The Russian people under the brutal regime of their communist leader Stalin soon become worse off than the citizens of a third world country. More of USSR’s people perished in Stalin’s concentration camps than in the second World War. In China, millions starved to death under a system which caused famines. Socialist India stagnated, mired in heart-wrenching poverty, with life expectancy of its people 20 years lower than of those in the west.
Fortunately, India liberalised, brought down its income tax rates to below 40 per cent and no longer looks down upon accumulation of capital. The economy now grows at eight per cent compared with under two per cent of the pre liberalisation era.
China now is even more capitalist than India, its government encourages you to accumulate wealth, and hence the country is progressing at a growth rate which is higher than that of India. Russia too has become one of the best places in the world to accumulate capital; the income tax rate has been reduced to a flat 13 per cent by its president, Vladimir Putin.
One of the best ways that Nepal can jump-start its economy is by abolishing the income tax. Ending this tax means that you are no longer taxing the one thing - capital - without which no country has ever or can ever progress.
As the world renowned Austrian economist professor, Ludwig Von Mises, points out in his classic, Planning for Freedom — “American wages are higher than wages in other countries because the capital invested per head of the worker is greater and the plants are thereby in the position to use the most efficient tools and machines.
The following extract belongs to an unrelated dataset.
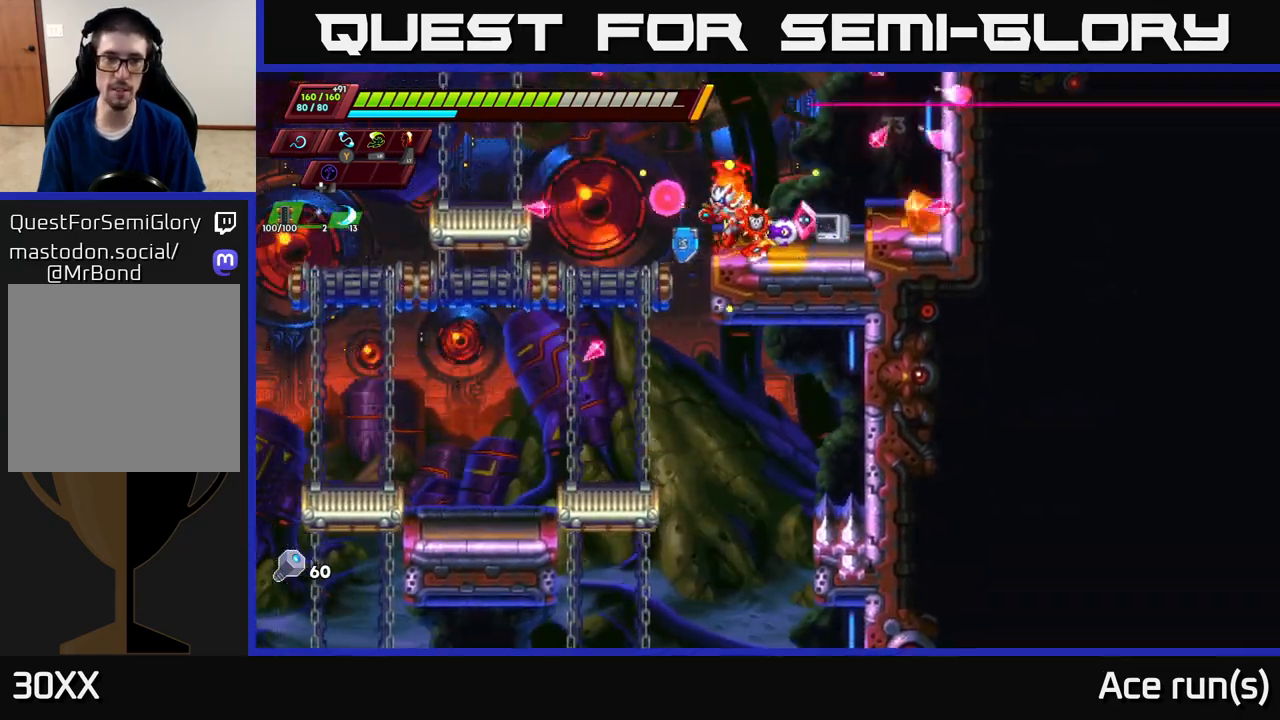
{"buttons": [], "left_stick": "left", "right_stick": "left", "events": [[367, "right_stick", "left"]]}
The economic backwardness of such countries as India consists precisely in the fact that their policies hinder both the accumulation of capital and the investment of foreign capital. As the capital required is lacking, the Indian enterprises are prevented from employing sufficient quantities of modern equipment, are therefore producing much less per man hour and can only afford to pay wage rates which, compared with American wage rates, appear as shockingly low.”
The income tax system in the US today is rat’s hole of arbitrary, discretionary, and insane regulations. According to Frank Champagne who campaigned for abolition of the income tax, an amount of over $600 billion is wasted by taxpayers, just to comply with the income-tax regulations. But, it was not always like that. Prior to 1913 there was no income tax and the US grew at four times the growth rate of the previous centuries, and, at over twice the anemic rate of two per cent at which it grows now.
US is rich but it could be a lot richer without the income tax. For Nepal,
it is not a question of increasing riches, it is a question of eliminating poverty. For doing this there is a need to accumulate capital — lots of it — and to do it fast. There is no better way to allow this to happen than by abolishing the income tax. Just do it — tomorrow.